As will become apparent from the more detailed description and examples set forth below, the stabilizer system used in the present invention compares favorably with known stabilizers in its ability to reduce segregation in fruit juice-containing products. Unique and unexpectedly superior.
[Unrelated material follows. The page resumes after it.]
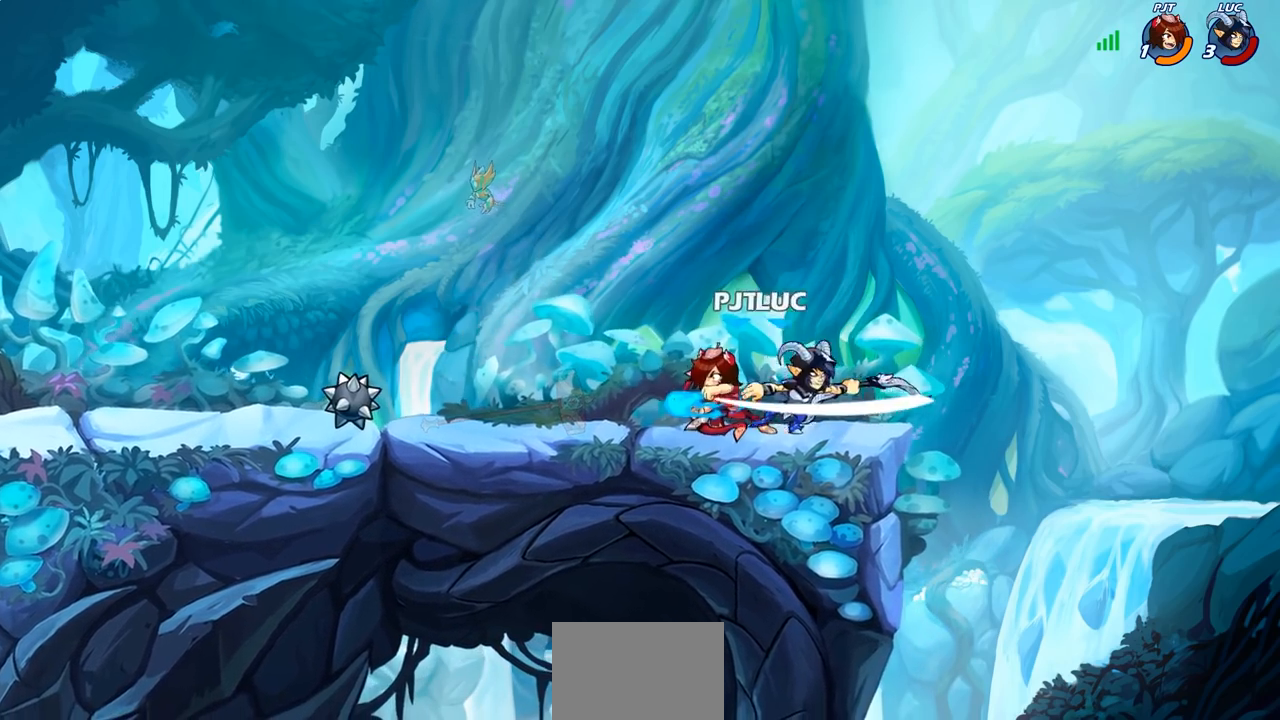
{"buttons": ["R1", "R2"], "left_stick": "left", "right_stick": "center", "events": [[317, "left_stick", "left"], [500, "R1", "down"], [500, "R2", "down"]]}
In fact, the sole use of any of the individual components within the stabilizer system is not effective in achieving the desired results.

The invention will be explained in more detail by the following illustrative, non-limiting examples.

[0018]

Example 1 An orange juice drink is prepared from the following ingredients:

[0019]

[Table 1] Orange juice concentrate
14.50 gallons (65°bricks) orange oil
0.20 gallon citric acid

20.00 lbs Sodium Citrate
10.00 pounds FD
And C Yellow-#6
0.25 pounds sugar
£915.00 water
Approximately 914.11 gallons

A total of 1000.00 gallons of this product is placed in a stirred vessel containing about 1.31 to about 17.45 pounds of propylene glycol alginate and about 0.87 to 8.72 pounds of propylene glycol alginate.
pound of sodium carboxymethyl cellulose
Add Kyuresu's product name CMC-7LF). The product is then adjusted to 12.0° Brix and 0.30% acid, heated to a temperature of about 195° to 205° F. for sterilization, and then packaged into clear glass bottles. The bottled product is then cooled to room temperature.

[0020]

Example 2 An orange juice concentrate is prepared from the following ingredients to make a suitable beverage by diluting with 5 parts water to 1 part concentrate:

[0021]

[Table 2] Orange juice concentrate
87.0 gallons (65°bricks) orange oil
1.2 gallon citric acid
12
0.0 lb Sodium Hexometaphosphate
52.0 lbs Sodium Benzoate 52.0 lbs FD&C Yellow-#6
1.5 pounds sugar
5435.0 pounds water
Approximately 488.7 gallons
1000.0 gallons total In a stirred vessel containing this product, add about 7.85 to about 104.69 pounds of propylene glycol alginate (Kelco brand name Kelcolloid-O) and about 5.23 to about 52.0 gallons. Add 34 pounds of sodium carboxymethyl cellulose (Hercules CMC-7LF). This product is adjusted to 72° Brix and 1.80% acid (5:1 dilution results in 0% acid).
．． 30% acid and a soluble solids content of 12.0° Brix) and then packed into suitable containers at room temperature. Sequestering agents such as sodium hexametaphosphate or calcium ethylenediaminetetraacetate disodium dihydrate used above are found to increase the stability of the product, especially in concentrates.

[0022]

Example 3 A grapefruit beverage is prepared by first preparing a beverage base from the following ingredients:

0
023]

[Table 3] Grapefruit concentrate
760.0 gallons (65° Brix) Grapefruit oil
12.5 gallons sodium citrate
625.0 lbs. Sodium hexametaphosphate 545
．． 0lb FD&C Yellow-#5
3.0 lbs citric acid
15
5.0 pounds water
Approximately 148.5 gallons

Total 1000.0 gallons This base is 48.3°
Blix and 5.4% acid and stored frozen. The base is then thawed and 16.0 gallons are mixed with 800 pounds of sugar and 920 gallons of water to form a grapefruit beverage. Approximately 1.30 to 1 for this drink
7.38 lbs of propylene glycol alginate (Kelco Kelcolloid-O) and approx.
8.69 pounds of sodium carboxymethyl cellulose
(Hercules CMC-7LF). The product thus obtained was mixed at 11.0°brix and 0.
．． Adjust to 60% acid and package at a temperature of 195-205°F, then cool to room temperature.

[0024]

Example 4 A control fruit punch beverage is prepared from the following ingredients:

[0025]

[Table 4] Sucrose
693.97g high fructose corn syrup 385.01g citric acid
12.86g fruit punch concentrate
219.74g water
74
30.42g
Total 8742.00
g
(8.32 liters) This drink has a fruit juice content of 10% (orange and pineapple)
, a pH of approximately 3.0 (±0.2), 0.30% acid and 12.5° Brix. This is about 195 ~
Sterilize by heating to 205°F and then package into four 64 oz glass bottles. Store bottled products at room temperature.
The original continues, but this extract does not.